Anticipating a possible refusal by Saudi Arabia to allow the military full use of its Prince Sultan command post, the Pentagon last year began preparing a similar operations center in Qatar. With the new agreement, the air operations center would be housed at Prince Sultan, which provides state-of-the-art equipment for planning and conducting air attacks in the region.
"This is a new era," the senior defense official said. "First of all, the war is 24 hours a day, [and] communications are instantaneous. . . . Having different components in different places, this is doable. Maybe 10 or 15 years ago, it wasn't."
Saudi Arabia played by far the biggest role in the Gulf region during the 1991 war against Iraq, housing the U.S. command center at Dhahran outside Riyadh and serving as a base not only for U.S. air operations but also for ground operations. U.S. construction of Prince Sultan as an air command and intelligence center began in 1994, and in 2001 it officially became the home base for more than 4,000 U.S. airmen and the operations center for Operation Southern Watch, the U.S.-British enforcement of the "no-fly" zone in southern Iraq.
The Saudis have balked at a high-profile participation in a second war against Iraq, particularly one without United Nations approval.

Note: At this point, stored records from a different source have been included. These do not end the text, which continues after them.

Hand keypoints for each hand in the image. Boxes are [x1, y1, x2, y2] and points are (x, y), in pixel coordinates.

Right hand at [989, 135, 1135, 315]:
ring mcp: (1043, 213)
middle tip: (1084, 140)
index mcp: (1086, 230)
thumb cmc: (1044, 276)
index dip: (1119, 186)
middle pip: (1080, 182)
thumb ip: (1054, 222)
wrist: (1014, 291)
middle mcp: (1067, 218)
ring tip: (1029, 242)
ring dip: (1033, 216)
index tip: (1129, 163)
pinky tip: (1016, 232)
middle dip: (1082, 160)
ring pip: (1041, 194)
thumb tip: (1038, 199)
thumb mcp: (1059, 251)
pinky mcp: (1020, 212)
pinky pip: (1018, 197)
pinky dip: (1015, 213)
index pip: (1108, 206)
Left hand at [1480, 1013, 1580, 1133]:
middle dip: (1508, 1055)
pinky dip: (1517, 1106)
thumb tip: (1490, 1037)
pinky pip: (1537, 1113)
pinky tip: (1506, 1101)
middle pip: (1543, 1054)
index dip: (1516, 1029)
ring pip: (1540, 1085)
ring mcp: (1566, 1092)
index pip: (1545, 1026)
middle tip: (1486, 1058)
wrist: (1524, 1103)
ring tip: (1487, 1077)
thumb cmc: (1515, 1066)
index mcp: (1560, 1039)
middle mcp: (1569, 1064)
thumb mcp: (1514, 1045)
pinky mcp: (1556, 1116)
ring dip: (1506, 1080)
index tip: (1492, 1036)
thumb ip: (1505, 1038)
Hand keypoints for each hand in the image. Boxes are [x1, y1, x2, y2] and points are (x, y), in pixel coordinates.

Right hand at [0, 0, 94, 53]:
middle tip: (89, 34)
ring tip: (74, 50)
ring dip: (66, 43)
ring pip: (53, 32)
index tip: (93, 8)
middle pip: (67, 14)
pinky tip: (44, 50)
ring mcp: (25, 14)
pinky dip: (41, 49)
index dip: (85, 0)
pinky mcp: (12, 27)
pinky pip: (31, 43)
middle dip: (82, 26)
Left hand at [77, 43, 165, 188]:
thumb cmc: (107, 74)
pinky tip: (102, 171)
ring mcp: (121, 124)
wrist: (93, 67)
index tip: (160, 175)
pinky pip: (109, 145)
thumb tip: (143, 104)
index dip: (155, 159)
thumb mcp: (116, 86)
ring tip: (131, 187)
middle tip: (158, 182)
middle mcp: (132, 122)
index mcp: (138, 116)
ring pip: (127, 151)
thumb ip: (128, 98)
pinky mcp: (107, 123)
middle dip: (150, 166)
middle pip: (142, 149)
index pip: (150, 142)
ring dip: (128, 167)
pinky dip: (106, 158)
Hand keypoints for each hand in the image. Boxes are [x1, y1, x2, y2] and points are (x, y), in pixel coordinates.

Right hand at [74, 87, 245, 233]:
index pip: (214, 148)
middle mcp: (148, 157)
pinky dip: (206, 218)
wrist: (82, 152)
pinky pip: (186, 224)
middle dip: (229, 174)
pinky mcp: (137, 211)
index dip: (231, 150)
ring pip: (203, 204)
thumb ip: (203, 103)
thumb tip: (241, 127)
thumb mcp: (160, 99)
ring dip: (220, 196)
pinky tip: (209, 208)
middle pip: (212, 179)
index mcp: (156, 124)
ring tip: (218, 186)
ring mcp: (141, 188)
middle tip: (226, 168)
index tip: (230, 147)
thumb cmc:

Saudi opposition to the administration's Iraq policy has served to increase criticism of Saudi Arabia in the United States that first arose after revelations that 15 of the 19 hijackers involved in the Sept. 11, 2001, terrorist attacks in New York and Washington were Saudi citizens. Through much of last year, the Saudis attempted to bring Arab leaders together to find an alternative to war with Iraq, including suggestions that Iraqi President Saddam Hussein be enticed into exile.
But as those efforts flagged and U.S. determination to oust Hussein became more apparent, the Saudis appeared more amenable to cooperation. Direct, high-level conversations between the two governments over the use of military facilities for war began in earnest last fall during a visit to Saudi Arabia by Gen. Richard B. Myers, chairman of the Joint Chiefs of Staff, and culminated with the recently reached agreements.
"What we had at first was a willingness to be open to a lot of things we were interested in," the senior defense official said, "and an overall attitude that . . . wanted to make clear that this defense relationship was still alive and well."
It has caused "a lot of political controversy in both countries," the official said, "but I think they made a strategic decision that they wanted the relationship with us to be solid and continue to be solid."